About this task: Whenever a line in the data below includes the string "circumstances", copy it out.

Stored entries
==========
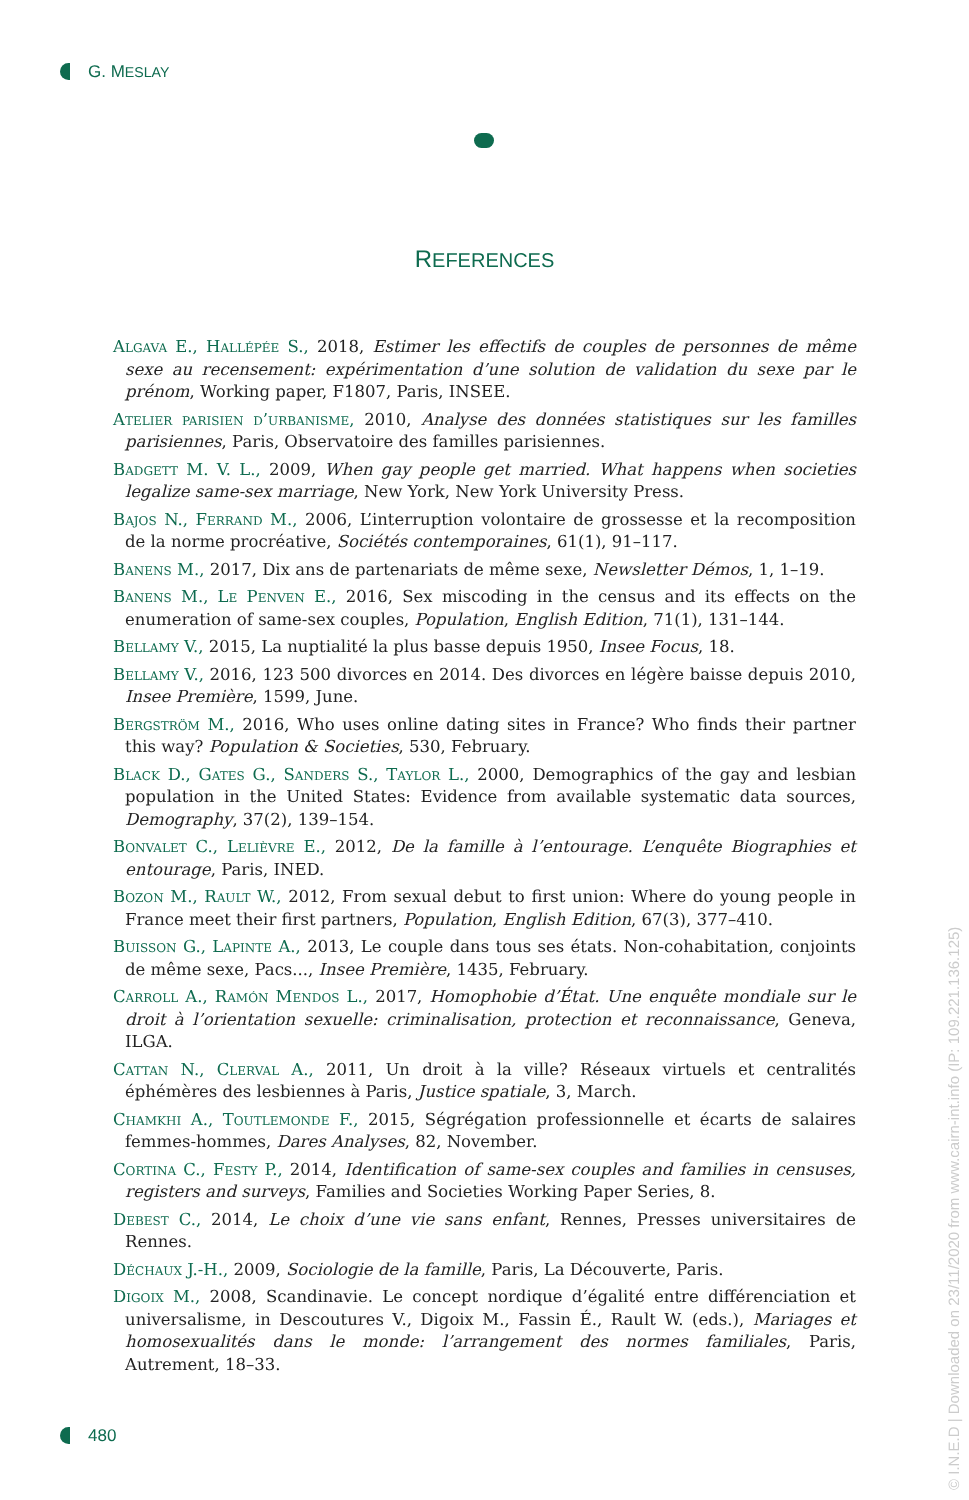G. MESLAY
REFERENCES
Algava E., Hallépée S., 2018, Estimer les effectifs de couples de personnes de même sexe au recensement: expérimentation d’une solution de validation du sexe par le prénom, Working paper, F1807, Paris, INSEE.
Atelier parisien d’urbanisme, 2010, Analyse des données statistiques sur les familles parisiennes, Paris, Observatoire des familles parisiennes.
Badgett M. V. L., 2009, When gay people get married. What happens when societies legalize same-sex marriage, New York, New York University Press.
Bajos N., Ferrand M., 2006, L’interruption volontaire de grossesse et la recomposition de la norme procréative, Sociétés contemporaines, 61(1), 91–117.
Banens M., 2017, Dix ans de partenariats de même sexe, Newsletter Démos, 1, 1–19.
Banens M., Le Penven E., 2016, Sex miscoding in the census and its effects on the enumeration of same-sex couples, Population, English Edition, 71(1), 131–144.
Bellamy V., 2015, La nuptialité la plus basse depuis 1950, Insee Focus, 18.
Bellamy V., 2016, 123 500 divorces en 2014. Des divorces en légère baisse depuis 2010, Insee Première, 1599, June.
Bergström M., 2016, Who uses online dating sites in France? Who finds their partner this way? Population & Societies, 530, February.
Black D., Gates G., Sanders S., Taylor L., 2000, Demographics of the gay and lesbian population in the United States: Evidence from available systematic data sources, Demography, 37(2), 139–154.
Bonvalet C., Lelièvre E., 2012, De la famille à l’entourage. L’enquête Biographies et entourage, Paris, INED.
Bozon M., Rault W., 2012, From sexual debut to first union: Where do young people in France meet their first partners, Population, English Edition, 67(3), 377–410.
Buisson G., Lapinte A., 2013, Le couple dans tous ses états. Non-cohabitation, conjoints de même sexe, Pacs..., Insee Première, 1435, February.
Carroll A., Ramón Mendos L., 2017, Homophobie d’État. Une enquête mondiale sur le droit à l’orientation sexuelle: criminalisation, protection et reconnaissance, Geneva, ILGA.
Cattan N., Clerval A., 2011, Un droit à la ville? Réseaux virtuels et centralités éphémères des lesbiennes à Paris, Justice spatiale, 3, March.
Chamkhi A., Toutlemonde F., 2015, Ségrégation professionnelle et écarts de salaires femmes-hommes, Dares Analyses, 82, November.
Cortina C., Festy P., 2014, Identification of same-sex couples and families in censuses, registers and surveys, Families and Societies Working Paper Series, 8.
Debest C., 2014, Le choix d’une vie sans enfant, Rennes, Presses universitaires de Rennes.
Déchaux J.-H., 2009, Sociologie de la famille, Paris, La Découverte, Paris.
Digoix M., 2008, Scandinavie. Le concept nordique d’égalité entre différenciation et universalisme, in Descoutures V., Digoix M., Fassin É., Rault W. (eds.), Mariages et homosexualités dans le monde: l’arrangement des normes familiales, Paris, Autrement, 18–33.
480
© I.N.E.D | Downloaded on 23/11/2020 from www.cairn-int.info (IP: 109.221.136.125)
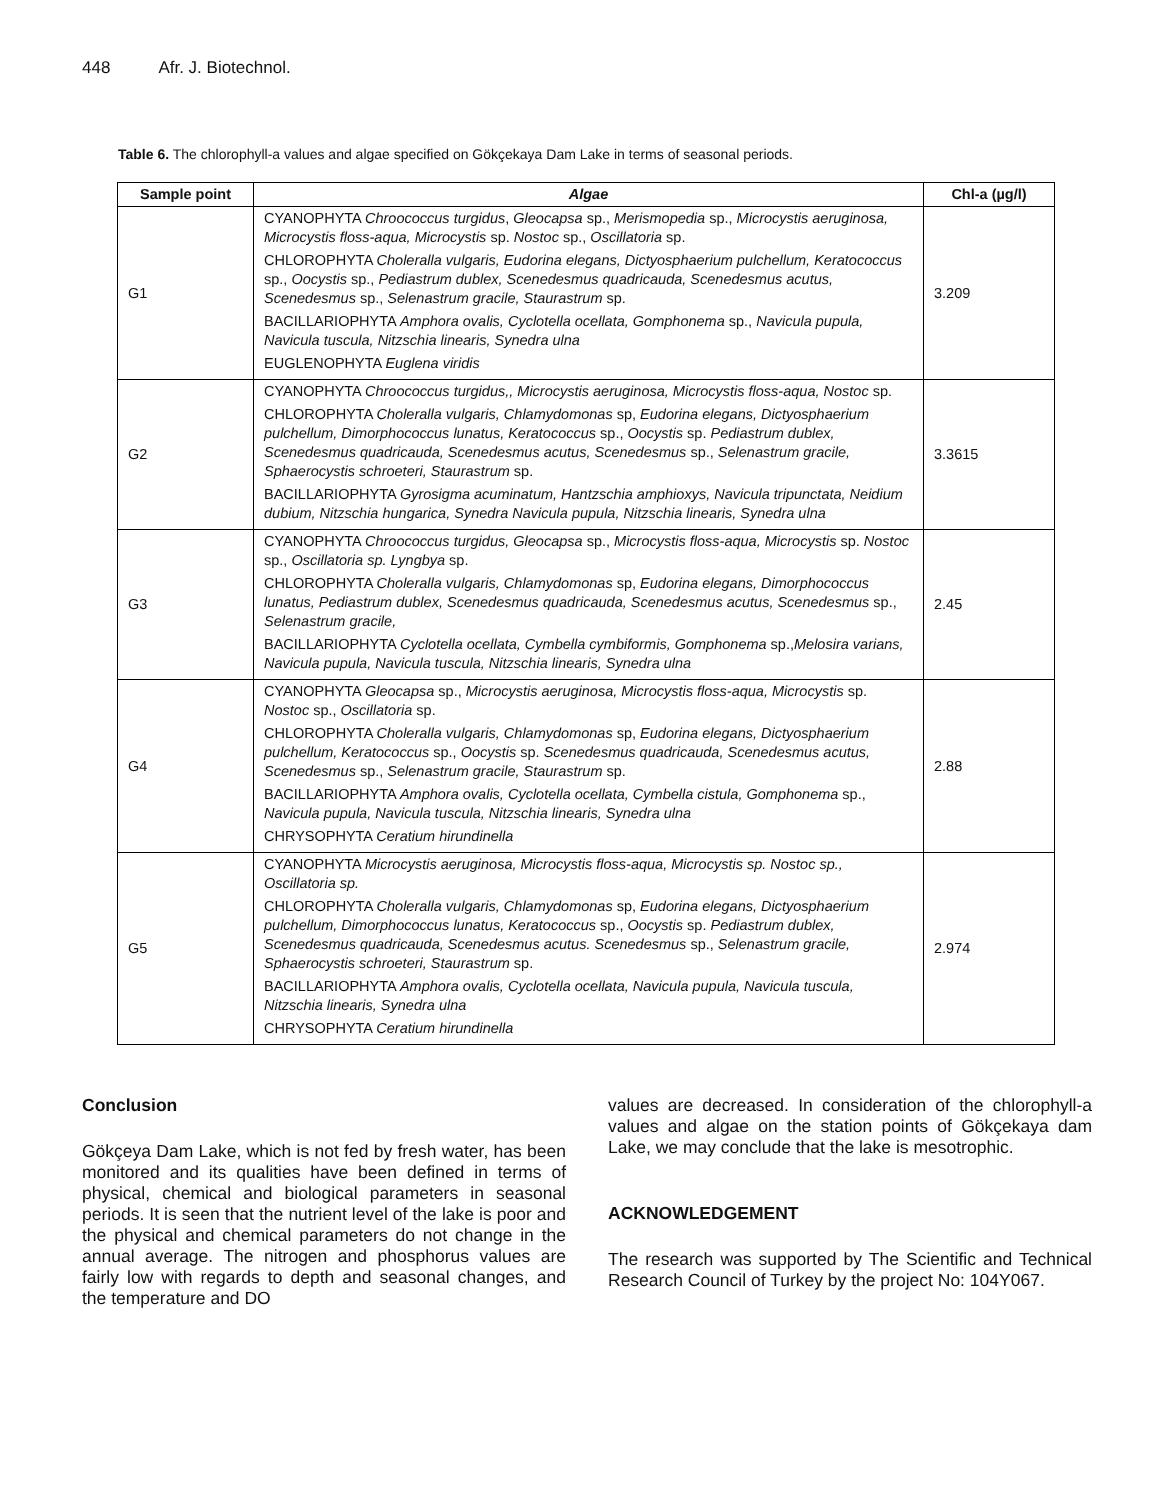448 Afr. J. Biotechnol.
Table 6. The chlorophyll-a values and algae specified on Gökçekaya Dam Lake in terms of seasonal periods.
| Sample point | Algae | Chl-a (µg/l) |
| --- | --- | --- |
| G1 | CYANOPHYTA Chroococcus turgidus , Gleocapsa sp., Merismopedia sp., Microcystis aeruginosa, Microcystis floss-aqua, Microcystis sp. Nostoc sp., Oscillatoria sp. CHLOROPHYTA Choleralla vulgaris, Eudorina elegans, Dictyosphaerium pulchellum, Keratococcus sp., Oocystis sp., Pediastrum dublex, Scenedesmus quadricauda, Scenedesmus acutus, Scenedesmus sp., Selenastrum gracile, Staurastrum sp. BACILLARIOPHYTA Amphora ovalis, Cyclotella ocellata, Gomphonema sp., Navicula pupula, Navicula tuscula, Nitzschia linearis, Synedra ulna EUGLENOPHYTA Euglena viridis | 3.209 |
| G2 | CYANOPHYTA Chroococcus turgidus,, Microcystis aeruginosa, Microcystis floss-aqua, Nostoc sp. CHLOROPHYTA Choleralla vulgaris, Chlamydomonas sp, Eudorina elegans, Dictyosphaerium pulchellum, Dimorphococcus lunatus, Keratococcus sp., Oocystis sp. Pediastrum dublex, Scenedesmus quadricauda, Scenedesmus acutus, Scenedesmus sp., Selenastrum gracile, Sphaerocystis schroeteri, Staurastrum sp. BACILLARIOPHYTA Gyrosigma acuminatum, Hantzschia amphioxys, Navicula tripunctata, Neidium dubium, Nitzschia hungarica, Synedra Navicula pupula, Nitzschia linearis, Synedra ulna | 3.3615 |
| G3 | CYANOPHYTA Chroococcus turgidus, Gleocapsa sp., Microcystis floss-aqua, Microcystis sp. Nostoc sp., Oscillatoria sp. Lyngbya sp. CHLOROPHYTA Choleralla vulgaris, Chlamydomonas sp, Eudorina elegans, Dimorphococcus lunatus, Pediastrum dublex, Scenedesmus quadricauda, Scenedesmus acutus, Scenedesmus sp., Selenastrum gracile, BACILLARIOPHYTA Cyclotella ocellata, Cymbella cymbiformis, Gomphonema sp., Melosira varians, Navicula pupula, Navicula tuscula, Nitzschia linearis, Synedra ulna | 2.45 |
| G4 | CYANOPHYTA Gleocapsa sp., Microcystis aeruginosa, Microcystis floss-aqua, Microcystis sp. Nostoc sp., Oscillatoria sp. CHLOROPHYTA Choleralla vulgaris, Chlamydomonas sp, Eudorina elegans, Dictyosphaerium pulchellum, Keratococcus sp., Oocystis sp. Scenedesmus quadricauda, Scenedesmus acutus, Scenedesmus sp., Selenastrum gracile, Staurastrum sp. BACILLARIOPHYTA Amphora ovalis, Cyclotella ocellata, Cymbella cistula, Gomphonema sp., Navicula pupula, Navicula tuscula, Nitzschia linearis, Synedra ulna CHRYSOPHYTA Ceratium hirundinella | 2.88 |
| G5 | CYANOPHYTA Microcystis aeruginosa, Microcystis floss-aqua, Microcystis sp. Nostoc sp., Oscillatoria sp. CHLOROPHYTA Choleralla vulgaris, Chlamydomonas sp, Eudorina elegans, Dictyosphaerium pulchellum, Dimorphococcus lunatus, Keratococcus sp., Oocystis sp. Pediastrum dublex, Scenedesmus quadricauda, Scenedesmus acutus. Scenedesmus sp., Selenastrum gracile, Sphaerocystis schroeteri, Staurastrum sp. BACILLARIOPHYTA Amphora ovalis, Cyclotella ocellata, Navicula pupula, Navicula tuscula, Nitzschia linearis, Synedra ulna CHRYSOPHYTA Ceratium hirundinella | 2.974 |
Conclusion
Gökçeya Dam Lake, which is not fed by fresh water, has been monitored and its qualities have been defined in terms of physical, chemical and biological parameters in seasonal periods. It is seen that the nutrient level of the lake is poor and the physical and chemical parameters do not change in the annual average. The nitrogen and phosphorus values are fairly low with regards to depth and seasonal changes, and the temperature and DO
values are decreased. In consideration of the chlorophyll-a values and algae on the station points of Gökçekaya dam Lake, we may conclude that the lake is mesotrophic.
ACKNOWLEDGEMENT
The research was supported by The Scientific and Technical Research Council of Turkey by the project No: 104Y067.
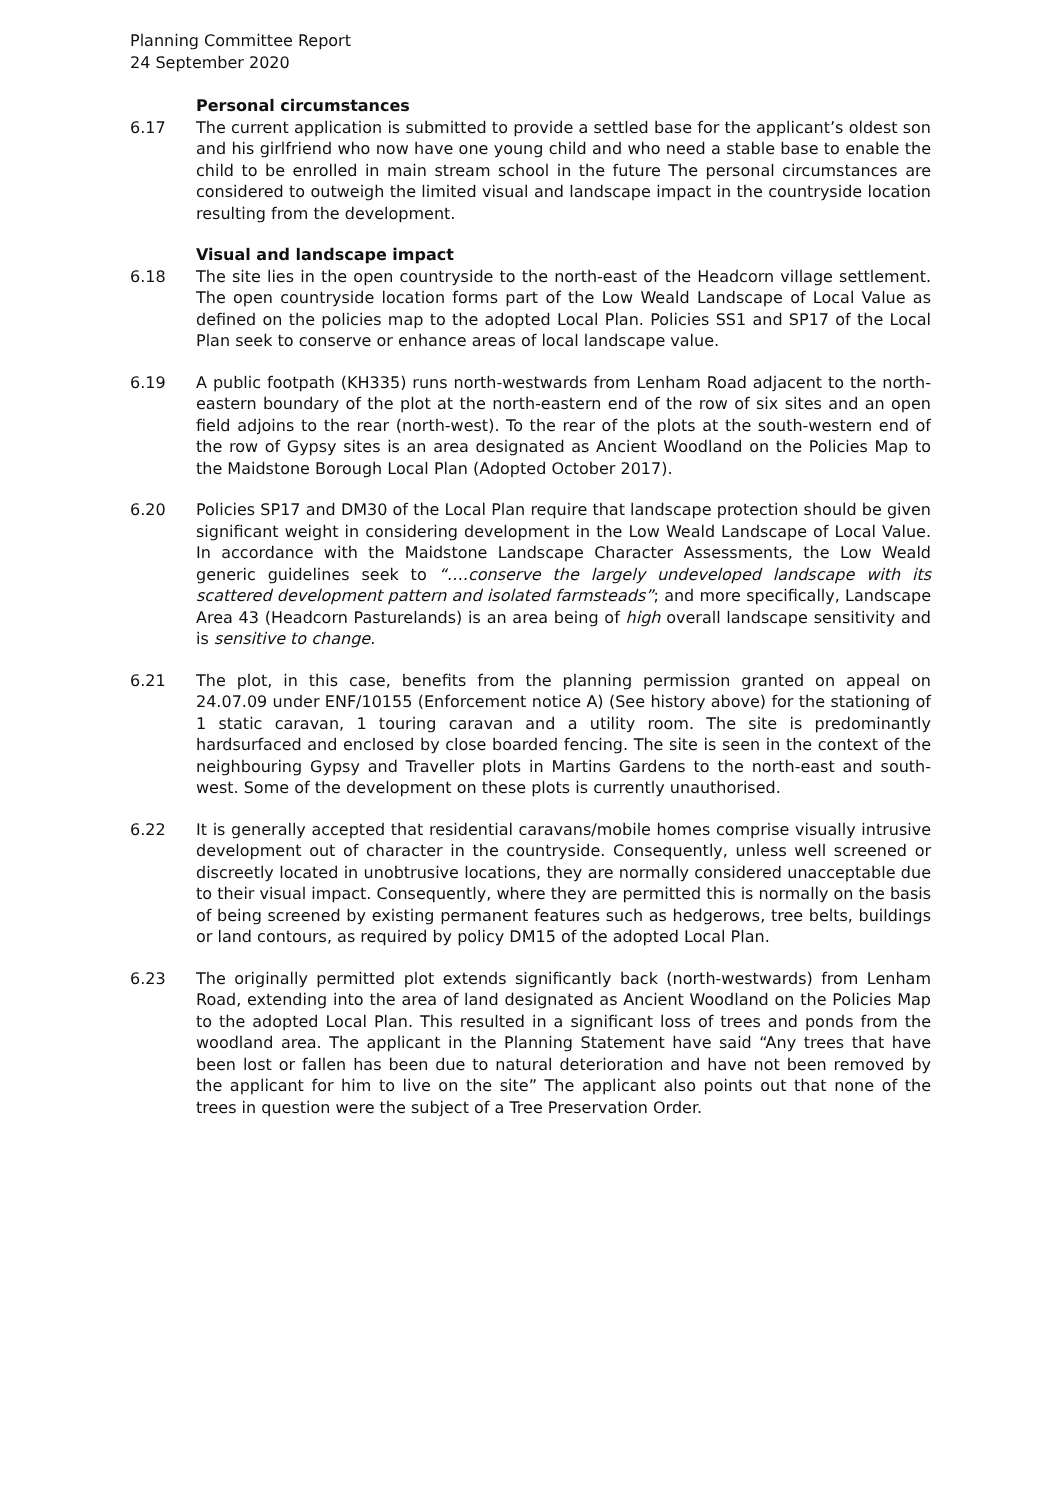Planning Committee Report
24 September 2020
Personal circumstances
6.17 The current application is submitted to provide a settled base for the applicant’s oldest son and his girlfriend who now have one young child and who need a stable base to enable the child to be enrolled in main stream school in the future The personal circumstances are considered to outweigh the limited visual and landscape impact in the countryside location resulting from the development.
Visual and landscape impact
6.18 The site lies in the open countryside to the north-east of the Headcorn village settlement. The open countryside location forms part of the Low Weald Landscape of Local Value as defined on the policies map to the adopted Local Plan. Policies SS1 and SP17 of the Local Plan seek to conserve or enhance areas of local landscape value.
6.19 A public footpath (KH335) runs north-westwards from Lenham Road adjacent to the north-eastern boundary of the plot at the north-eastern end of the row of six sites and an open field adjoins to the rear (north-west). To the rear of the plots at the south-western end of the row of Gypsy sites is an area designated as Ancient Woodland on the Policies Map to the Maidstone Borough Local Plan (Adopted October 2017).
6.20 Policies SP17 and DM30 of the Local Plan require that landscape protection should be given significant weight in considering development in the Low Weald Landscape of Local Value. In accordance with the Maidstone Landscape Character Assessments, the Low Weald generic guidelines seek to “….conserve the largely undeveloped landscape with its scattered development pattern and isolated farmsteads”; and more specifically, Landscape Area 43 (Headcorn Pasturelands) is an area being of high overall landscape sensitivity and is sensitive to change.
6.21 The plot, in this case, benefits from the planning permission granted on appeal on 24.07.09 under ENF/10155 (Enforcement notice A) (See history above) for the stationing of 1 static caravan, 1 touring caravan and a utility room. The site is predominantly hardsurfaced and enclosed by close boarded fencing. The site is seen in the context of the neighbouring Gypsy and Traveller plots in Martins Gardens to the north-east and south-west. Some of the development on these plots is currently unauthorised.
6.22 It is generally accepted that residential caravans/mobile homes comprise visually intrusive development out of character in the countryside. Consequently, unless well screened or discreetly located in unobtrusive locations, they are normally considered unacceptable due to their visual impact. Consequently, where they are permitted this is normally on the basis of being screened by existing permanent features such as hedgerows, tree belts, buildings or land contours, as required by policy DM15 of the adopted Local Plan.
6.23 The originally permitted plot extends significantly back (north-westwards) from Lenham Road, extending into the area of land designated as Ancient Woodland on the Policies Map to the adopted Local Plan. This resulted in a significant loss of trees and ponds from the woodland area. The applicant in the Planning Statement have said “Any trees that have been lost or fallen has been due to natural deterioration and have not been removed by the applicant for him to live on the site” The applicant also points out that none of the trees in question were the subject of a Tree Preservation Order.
==========
Expected answer:
Personal circumstances
6.17 The current application is submitted to provide a settled base for the applicant’s oldest son and his girlfriend who now have one young child and who need a stable base to enable the child to be enrolled in main stream school in the future The personal circumstances are considered to outweigh the limited visual and landscape impact in the countryside location resulting from the development.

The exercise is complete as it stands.